**What to produce**
Reproduce the entries below exactly, but only from the line containing "ring pip: (1101, 928)" to the line containing "thumb cmc: (769, 641)", inclusive.

**Information shown**
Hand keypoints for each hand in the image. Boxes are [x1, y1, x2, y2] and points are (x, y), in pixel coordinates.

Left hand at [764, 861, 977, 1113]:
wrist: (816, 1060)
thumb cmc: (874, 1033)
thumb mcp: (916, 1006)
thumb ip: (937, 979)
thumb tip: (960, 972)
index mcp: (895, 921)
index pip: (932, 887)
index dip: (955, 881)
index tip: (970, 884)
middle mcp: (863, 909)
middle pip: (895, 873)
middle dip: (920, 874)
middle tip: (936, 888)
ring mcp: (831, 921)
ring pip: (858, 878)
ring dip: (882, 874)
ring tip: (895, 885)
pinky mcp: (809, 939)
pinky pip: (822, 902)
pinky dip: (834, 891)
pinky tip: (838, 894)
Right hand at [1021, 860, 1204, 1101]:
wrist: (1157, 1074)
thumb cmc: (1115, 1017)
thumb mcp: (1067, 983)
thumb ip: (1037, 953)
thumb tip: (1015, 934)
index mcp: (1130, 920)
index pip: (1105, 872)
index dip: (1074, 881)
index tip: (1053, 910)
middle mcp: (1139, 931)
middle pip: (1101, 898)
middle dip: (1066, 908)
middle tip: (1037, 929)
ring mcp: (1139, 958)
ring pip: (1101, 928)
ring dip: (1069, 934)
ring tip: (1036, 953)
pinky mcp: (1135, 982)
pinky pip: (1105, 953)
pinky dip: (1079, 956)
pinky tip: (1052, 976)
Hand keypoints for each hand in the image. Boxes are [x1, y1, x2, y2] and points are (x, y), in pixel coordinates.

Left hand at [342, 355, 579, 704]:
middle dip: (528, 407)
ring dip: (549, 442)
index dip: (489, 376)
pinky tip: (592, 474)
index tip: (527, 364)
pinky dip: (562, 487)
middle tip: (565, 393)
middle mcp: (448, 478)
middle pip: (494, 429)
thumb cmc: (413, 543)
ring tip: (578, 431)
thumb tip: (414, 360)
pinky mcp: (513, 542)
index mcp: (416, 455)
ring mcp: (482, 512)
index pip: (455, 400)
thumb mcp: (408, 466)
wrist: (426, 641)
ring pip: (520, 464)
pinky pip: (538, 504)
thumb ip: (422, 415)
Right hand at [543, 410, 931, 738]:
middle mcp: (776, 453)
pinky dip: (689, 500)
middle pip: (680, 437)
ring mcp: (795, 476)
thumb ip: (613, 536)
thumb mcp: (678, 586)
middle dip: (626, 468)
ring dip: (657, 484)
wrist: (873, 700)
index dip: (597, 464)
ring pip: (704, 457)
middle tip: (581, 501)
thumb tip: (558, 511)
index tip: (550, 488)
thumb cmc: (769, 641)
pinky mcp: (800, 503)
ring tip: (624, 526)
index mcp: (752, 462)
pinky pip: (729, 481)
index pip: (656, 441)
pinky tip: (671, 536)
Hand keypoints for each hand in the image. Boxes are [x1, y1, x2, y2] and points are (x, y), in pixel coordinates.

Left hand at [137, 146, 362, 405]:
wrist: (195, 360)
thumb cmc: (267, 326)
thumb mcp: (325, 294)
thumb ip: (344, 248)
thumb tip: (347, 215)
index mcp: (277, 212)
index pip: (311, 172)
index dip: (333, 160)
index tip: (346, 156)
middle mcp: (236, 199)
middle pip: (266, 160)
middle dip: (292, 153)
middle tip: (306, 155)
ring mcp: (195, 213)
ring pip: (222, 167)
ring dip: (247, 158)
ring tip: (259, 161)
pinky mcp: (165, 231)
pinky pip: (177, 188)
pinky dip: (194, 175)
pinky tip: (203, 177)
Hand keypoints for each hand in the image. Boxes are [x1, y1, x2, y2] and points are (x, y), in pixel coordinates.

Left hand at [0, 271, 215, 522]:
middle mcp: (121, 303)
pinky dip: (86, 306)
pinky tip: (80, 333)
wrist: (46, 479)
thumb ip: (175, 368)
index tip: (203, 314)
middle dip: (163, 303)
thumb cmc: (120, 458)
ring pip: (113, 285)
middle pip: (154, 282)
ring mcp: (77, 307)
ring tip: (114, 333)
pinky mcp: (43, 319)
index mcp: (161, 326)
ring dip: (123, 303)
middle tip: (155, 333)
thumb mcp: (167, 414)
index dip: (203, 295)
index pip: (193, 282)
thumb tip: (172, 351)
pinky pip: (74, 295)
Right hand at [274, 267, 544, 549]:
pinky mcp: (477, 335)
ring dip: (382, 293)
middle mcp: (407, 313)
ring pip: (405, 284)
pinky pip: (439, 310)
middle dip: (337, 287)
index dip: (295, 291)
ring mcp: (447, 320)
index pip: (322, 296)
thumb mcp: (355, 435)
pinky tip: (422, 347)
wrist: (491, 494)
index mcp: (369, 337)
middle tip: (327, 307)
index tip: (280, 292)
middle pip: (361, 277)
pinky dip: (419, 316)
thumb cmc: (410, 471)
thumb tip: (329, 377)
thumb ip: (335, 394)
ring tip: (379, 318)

**Exercise answer**
ring pip: (1101, 928)
ring dip: (1069, 934)
ring tip: (1036, 953)
pinky mcp: (1135, 982)
pinky pip: (1105, 953)
pinky dip: (1079, 956)
pinky tip: (1052, 976)
Hand keypoints for each hand in the image. Boxes are [x1, y1, x2, y2] and points are (x, y), in pixel coordinates.

Left hand at [342, 355, 579, 704]:
middle dip: (528, 407)
ring dip: (549, 442)
index dip: (489, 376)
pinky tip: (592, 474)
index tip: (527, 364)
pinky dip: (562, 487)
middle tip: (565, 393)
middle mcp: (448, 478)
middle pip: (494, 429)
thumb cmc: (413, 543)
ring tip: (578, 431)
thumb tip: (414, 360)
pinky mcp: (513, 542)
index mcp: (416, 455)
ring mcp: (482, 512)
index pip: (455, 400)
thumb mcp: (408, 466)
wrist: (426, 641)
ring pip: (520, 464)
pinky pip: (538, 504)
thumb ip: (422, 415)
Right hand at [543, 410, 931, 738]:
middle mcp: (776, 453)
pinky dip: (689, 500)
middle pip: (680, 437)
ring mcp: (795, 476)
thumb ip: (613, 536)
thumb mcp: (678, 586)
middle dip: (626, 468)
ring dip: (657, 484)
wrist: (873, 700)
index dip: (597, 464)
ring pip: (704, 457)
middle tip: (581, 501)
thumb tip: (558, 511)
index tip: (550, 488)
thumb cmc: (769, 641)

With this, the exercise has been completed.